The Tesla Cybertruck will be built at the Texas Gigafactory, which is on track to become America's "highest volume" automotive plant. Musk went on to say that the business aims to build more Gigafactories across the world in order to scale up production to a level that "no company has ever achieved in the history of humanity" and ensuring that its vehicles are shipped in an environmentally benign manner. Tesla will be releasing a huge wave of new products soon, he teased towards the end of his presentation.

Click here to watch the Cybertruck 2023 launch date announcement.


Tesla to Power a Bitcoin Mine

Blockstream and Jack Dorsey's Block have broken ground in Texas on a solar- and battery-powered bitcoin mine that will leverage Tesla's solar and storage technology. The facility will be powered by Tesla's 3.8 megawatt solar PV array and 12 megawatt-hour Megapack.

The mining operation is designed to be a proof of concept for 100 percent renewable energy bitcoin mining at scale, according to Blockstream co-founder and CEO Adam Back, a British cryptographer and part of the "cypherpunk" team. "People like to argue about the many aspects of bitcoin mining," Back remarked. 

A Solar Plant 

When energy consumers co-locate with renewables, it generates a financial incentive for expansion and improves the basic economics of renewable power production, which have been volatile in the past.
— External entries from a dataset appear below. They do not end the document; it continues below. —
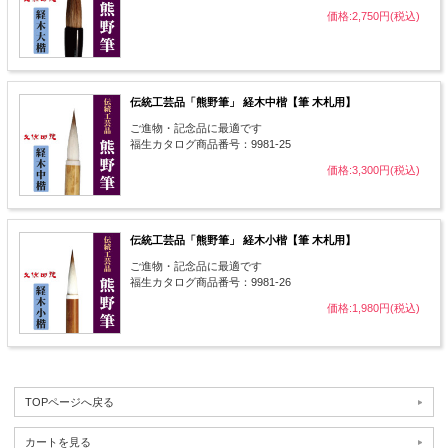
価格:2,750円(税込)
伝統工芸品「熊野筆」 経木中楷【筆 木札用】
ご進物・記念品に最適です
福生カタログ商品番号：9981-25
価格:3,300円(税込)
伝統工芸品「熊野筆」 経木小楷【筆 木札用】
ご進物・記念品に最適です
福生カタログ商品番号：9981-26
価格:1,980円(税込)
TOPページへ戻る
カートを見る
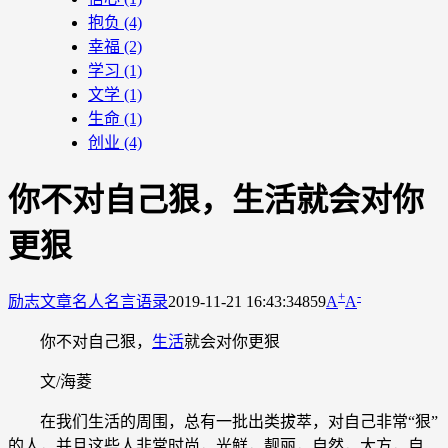
抱负
(4)
幸福
(2)
学习
(1)
文学
(1)
生命
(1)
创业
(4)
你不对自己狠，生活就会对你
更狠
+
-
励志文章
名人名言语录
2019-11-21 16:43:34
859
A
A
你不对自己狠，
生活
就会对你更狠
文/海菱
在我们生活的周围，总有一批出类拔萃，对自己非常“狠”
的人，并且这些人非常时尚，光鲜，靓丽，自然，大方，自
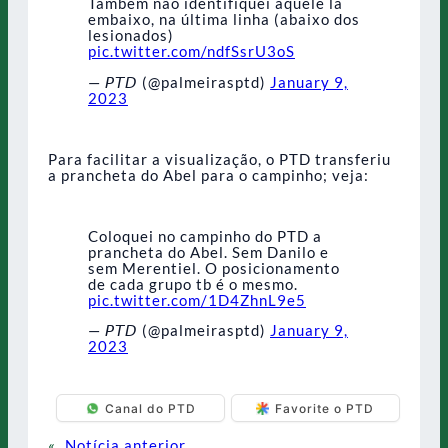
Também não identifiquei aquele lá
embaixo, na última linha (abaixo dos
lesionados)
pic.twitter.com/ndfSsrU3oS
— 𝘗𝘛𝘋 (@palmeirasptd)
January 9,
2023
Para facilitar a visualização, o PTD transferiu
a prancheta do Abel para o campinho; veja:
Coloquei no campinho do PTD a
prancheta do Abel. Sem Danilo e
sem Merentiel. O posicionamento
de cada grupo tb é o mesmo.
pic.twitter.com/1D4ZhnL9e5
— 𝘗𝘛𝘋 (@palmeirasptd)
January 9,
2023
Canal do PTD
Favorite o PTD
«
Notícia anterior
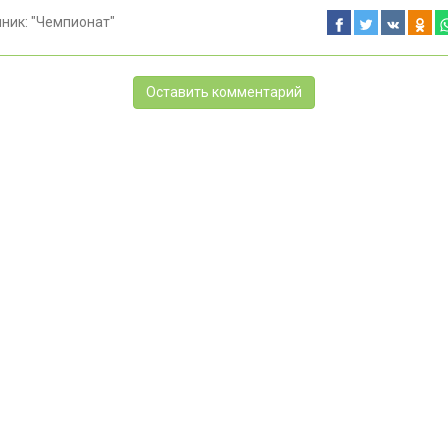
чник:
"Чемпионат"
Оставить комментарий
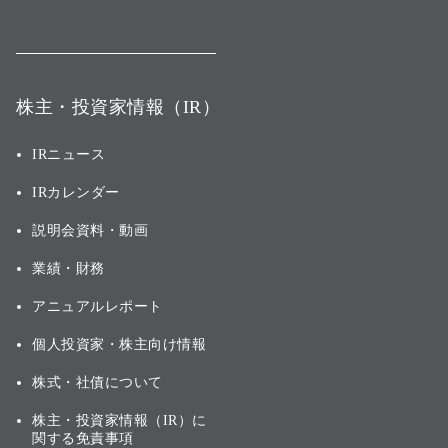
株主・投資家情報（IR）
IRニュース
IRカレンダー
説明会資料・動画
業績・財務
アニュアルレポート
個人投資家・株主向け情報
株式・社債について
株主・投資家情報（IR）に
関する免責事項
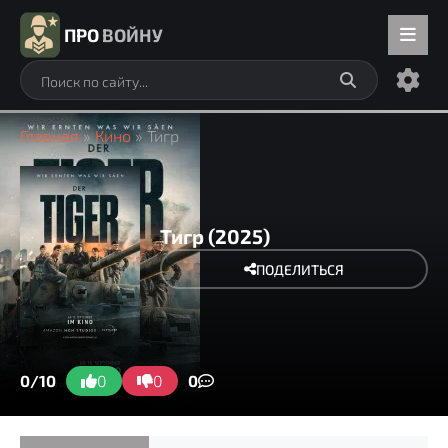
ПРО
ВОЙНУ
Главная
»
Кино
» Тигр
Тигр (2025)
ПОДЕЛИТЬСЯ
0/10
0
0
0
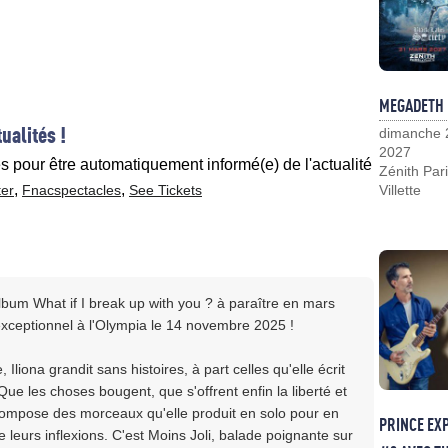
MEGADETH
ualités !
dimanche 
2027
es pour être automatiquement informé(e) de l'actualité
Zénith Pari
,
,
ter
Fnacspectacles
See Tickets
Villette
lbum What if I break up with you ? à paraître en mars
exceptionnel à l'Olympia le 14 novembre 2025 !
Iliona grandit sans histoires, à part celles qu'elle écrit
 Que les choses bougent, que s'offrent enfin la liberté et
, compose des morceaux qu'elle produit en solo pour en
PRINCE EX
 leurs inflexions. C'est Moins Joli, balade poignante sur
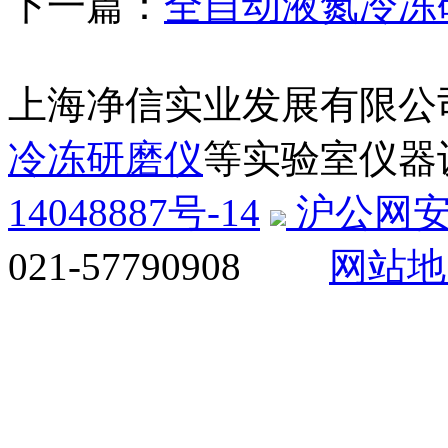
下一篇：
全自动液氮冷冻研磨机
上海净信实业发展有限公
冷冻研磨仪
等实验室仪器
14048887号-14
沪公网安备3
021-57790908
网站地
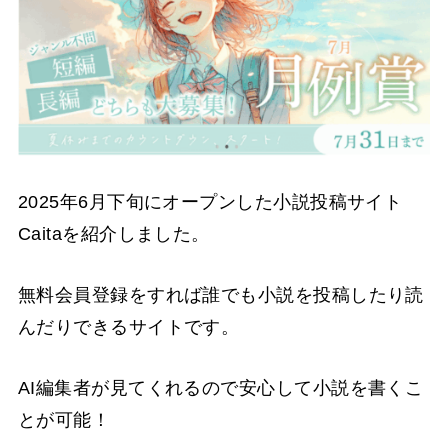
2025年6月下旬にオープンした小説投稿サイト
Caitaを紹介しました。
無料会員登録をすれば誰でも小説を投稿したり読
んだりできるサイトです。
AI編集者が見てくれるので安心して小説を書くこ
とが可能！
Miners offer demand for these semi-stranded assets, allowing renewables to thrive in Texas.

West Texas has about 34 gigawatts of electricity, five gigawatts of demand, and only 12 gigawatts of transmission capacity. Bitcoin miners can be thought of as temporary customers who keep energy assets running until the grid can absorb them completely.

The off-grid mine, which is slated to be finished later this year, exemplifies another essential concept of the bitcoin network: miners are location agnostic and may work from anywhere without access to local infrastructure. If the project proves lucrative during its pilot phase, the businesses plan to add wind power to the mix and grow the project as a whole.

There are 3.8 megawatts of solar and one megawatt of mining, so you'll need to overprovision because peak solar input varies throughout the day and isn't available at night. Adding wind to the mix, on the other hand, would lower total expenses and assist to balance out the solar downtime. Blockstream's ultimate goal is to enhance the bitcoin network by diversifying the cryptocurrency's energy sources.